ハリポタな住まい
モルタル造形物件のご紹介です。
ご依頼いただいたのは四人家族でお住まいのFさま。
リビング・ダイニングから
キッチンにかけてのひと空間、左官屋が入りました。
施工前は白のクロスで統一された明るいLDK。
こちらをハリー○ッター風の、仄暗い空間にしたい、というのがはじめのご依頼でした。
モルタル造形は店舗やテーマパークに用いられているイメージですが、新築の購入やリフォームを機に「この際だから自分の”好き“が詰まった家にしたい!」と踏み切られるエンドユーザーさまからお問合せをよく頂戴します。
そんなユーザーさまは、”これが好き“”こうしたい“というビジョンを明確に持たれています。
そのご希望を視覚化し、イメージを共有することも八幡工業では大切にしております。

--- データ ---

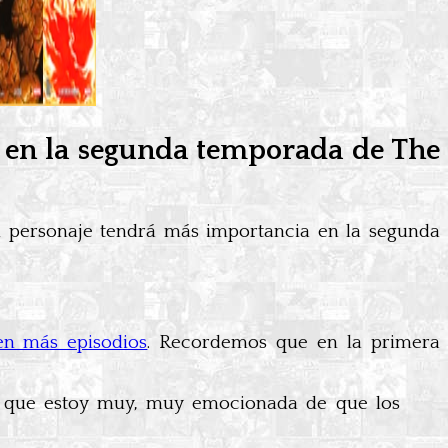
 en la segunda temporada de The
u personaje tendrá más importancia en la segunda
en más episodios
. Recordemos que en la primera
ia que estoy muy, muy emocionada de que los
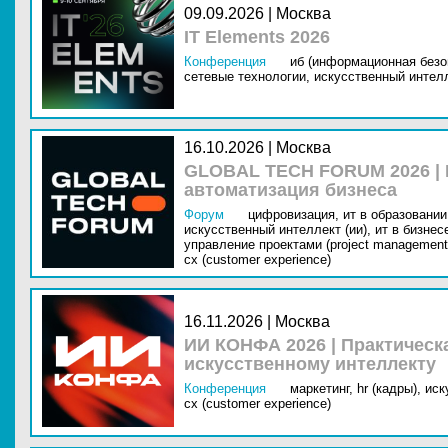
09.09.2026 | Москва
IT Elements 2026
Конференция
иб (информационная безо
сетевые технологии,
искусственный интелл
16.10.2026 | Москва
GLOBAL TECH FORUM 2026 |
автоматизация бизнеса
Форум
цифровизация,
ит в образовании 
искусственный интеллект (ии),
ит в бизнес
управление проектами (project management
cx (customer experience)
16.11.2026 | Москва
ИИ КОНФА 2026 | Практическ
искусственному интеллекту
Конференция
маркетинг,
hr (кадры),
иск
cx (customer experience)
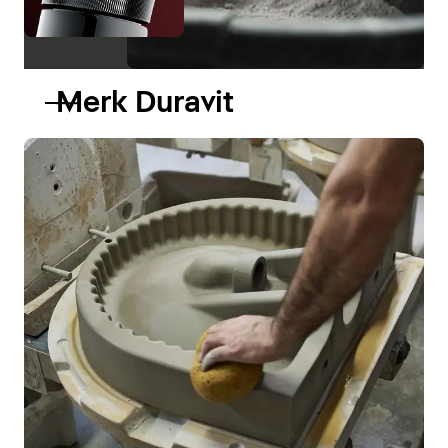
Merk Duravit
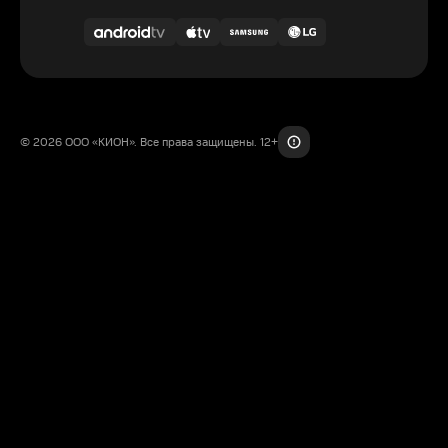
© 2026 ООО «КИОН». Все права защищены. 12+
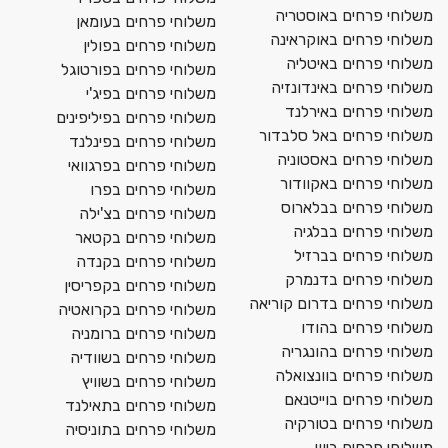
משלוחי פרחים באוסטריה
משלוחי פרחים בעומאן
משלוחי פרחים באוקראינה
משלוחי פרחים בפולין
משלוחי פרחים באיטליה
משלוחי פרחים בפורטוגל
משלוחי פרחים באינדונזיה
משלוחי פרחים בפיג'י
משלוחי פרחים באירלנד
משלוחי פרחים בפיליפינים
משלוחי פרחים באל סלבדור
משלוחי פרחים בפינלנד
משלוחי פרחים באסטוניה
משלוחי פרחים בפרגוואי
משלוחי פרחים באקוודור
משלוחי פרחים בפרו
משלוחי פרחים בבלארוס
משלוחי פרחים בצ'ילה
משלוחי פרחים בבלגיה
משלוחי פרחים בקטאר
משלוחי פרחים בברזיל
משלוחי פרחים בקנדה
משלוחי פרחים בדנמרק
משלוחי פרחים בקפריסין
משלוחי פרחים בדרום קוריאה
משלוחי פרחים בקרואטיה
משלוחי פרחים בהודו
משלוחי פרחים ברומניה
משלוחי פרחים בהונגריה
משלוחי פרחים בשוודיה
משלוחי פרחים בוונצואלה
משלוחי פרחים בשוויץ
משלוחי פרחים בוייטנאם
משלוחי פרחים בתאילנד
משלוחי פרחים בטורקיה
משלוחי פרחים בתוניסיה
משלוחי פרחים ביוון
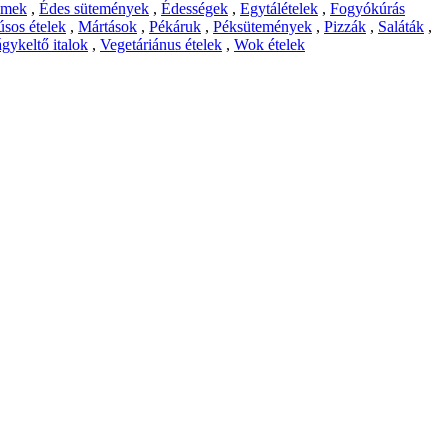
emek
,
Édes sütemények
,
Édességek
,
Egytálételek
,
Fogyókúrás
sos ételek
,
Mártások
,
Pékáruk
,
Péksütemények
,
Pizzák
,
Saláták
,
gykeltő italok
,
Vegetáriánus ételek
,
Wok ételek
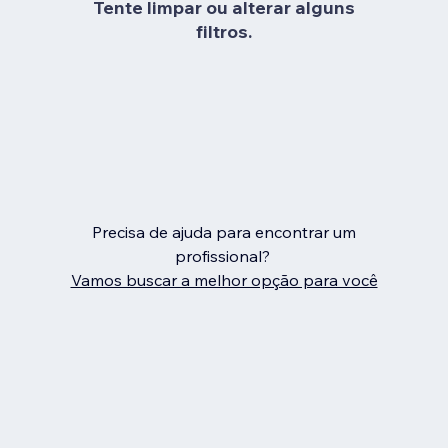
Tente limpar ou alterar alguns
filtros.
Precisa de ajuda para encontrar um
profissional?
Vamos buscar a melhor opção para você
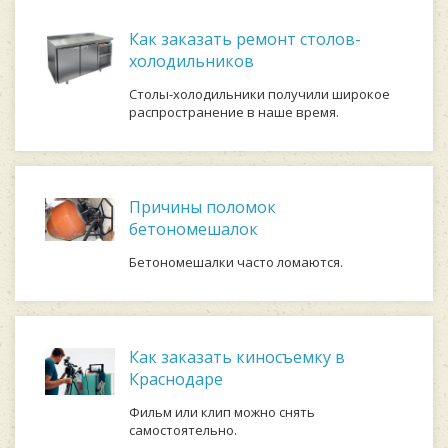
Как заказать ремонт столов-
холодильников
Столы-холодильники получили широкое
распространение в наше время.
Причины поломок
бетономешалок
Бетономешалки часто ломаются.
Как заказать киносъемку в
Краснодаре
Фильм или клип можно снять
самостоятельно.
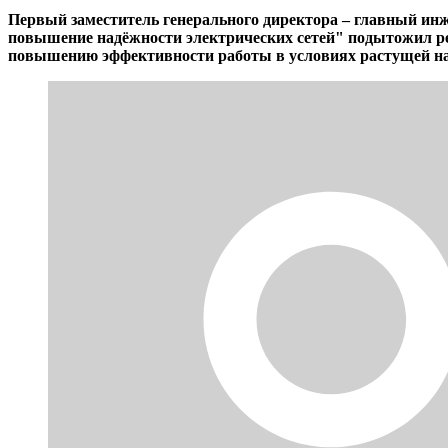
Первый заместитель генерального директора – главный ин
повышение надёжности электрических сетей" подытожил рез
повышению эффективности работы в условиях растущей нагр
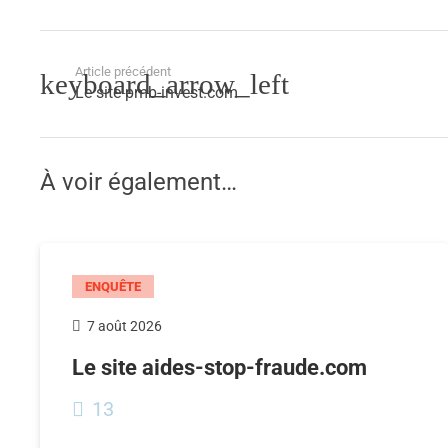
Article précédent
Le site pmb-invest.com
À voir également…
ENQUÊTE
7 août 2026
Le site aides-stop-fraude.com
13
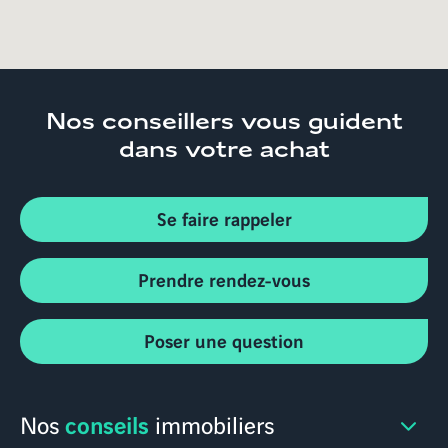
Nos conseillers
vous guident
dans votre achat
Se faire rappeler
Prendre rendez-vous
Poser une question
conseils
Nos
immobiliers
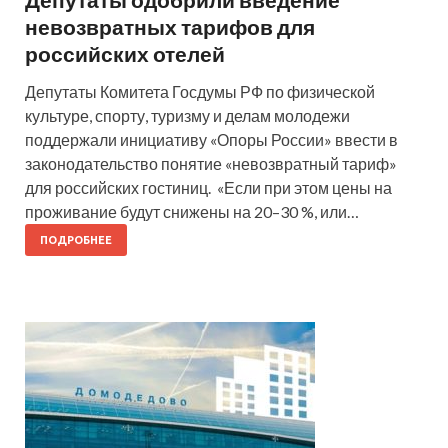
невозвратных тарифов для
российских отелей
Депутаты Комитета Госдумы РФ по физической
культуре, спорту, туризму и делам молодежи
поддержали инициативу «Опоры России» ввести в
законодательство понятие «невозвратный тариф»
для российских гостиниц. «Если при этом цены на
проживание будут снижены на 20–30 %, или…
ПОДРОБНЕЕ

--- 作業指示 1 ---
モルタル造形の住まいを紹介する本文のうち、「施工前は白のクロスで統一された明るいLDK。」を含む箇所から書き写し始め、「らお問合せをよく頂戴します。」の直後で止めて、一字も変えずに返してください。
--- 作業指示 2 ---
モルタル造形の住まいを紹介する本文を、最後の文の後から再開して書き進めてください。

--- 回答 1 ---
施工前は白のクロスで統一された明るいLDK。
こちらをハリー○ッター風の、仄暗い空間にしたい、というのがはじめのご依頼でした。
モルタル造形は店舗やテーマパークに用いられているイメージですが、新築の購入やリフォームを機に「この際だから自分の”好き“が詰まった家にしたい!」と踏み切られるエンドユーザーさまからお問合せをよく頂戴します。

--- 回答 2 ---
こちらはコンロを背にして見た擬石造形。
大判の石積みに見せ、インターホンやスイッチと同等の薄さでありながら重量感ある物々しい雰囲気となりました。
施工中の様子。
防水とひび割れ防止の処理を行ない、バッカー(ポリエチレン発泡体)で割り付けた枠内へモルタルを塗りつける工法を今回は採用しました。
一枚ずつ塗り付け、一枚ずつ彫刻し、同じ石はふたつとない表情を制作しています。
このあと目地材を流し込み、全体を着色して完成写真の仕上がりにします。
こちらはリビングを背にして見たダイニング側の壁。
石張り調の擬石を窓際からシンクまで巻きつけています。
施工中の様子。
一面一気に塗りつけたあと、その場の勘と直感で石を割り、彫刻しています。
オータムカラー4色をランダムに着色し、エイジング塗装で経年変化を演出。
純白の漆喰もあえてエイジイングを施し、擬石と調子を合わせました。
漆喰の塗りパターンはキャットフェイスになります。
飾り棚は小川木材商店さんに造作してもらいました。
クサマデンキさんに設置してもらうウォールランプとのレイアウトも事前に打合せ。
ちょっとした勉強スペースになっています。
キッチン奥は唯一のクロスエリア。
石張り調擬石をここまで延長させています。
実はこの擬石…平面です。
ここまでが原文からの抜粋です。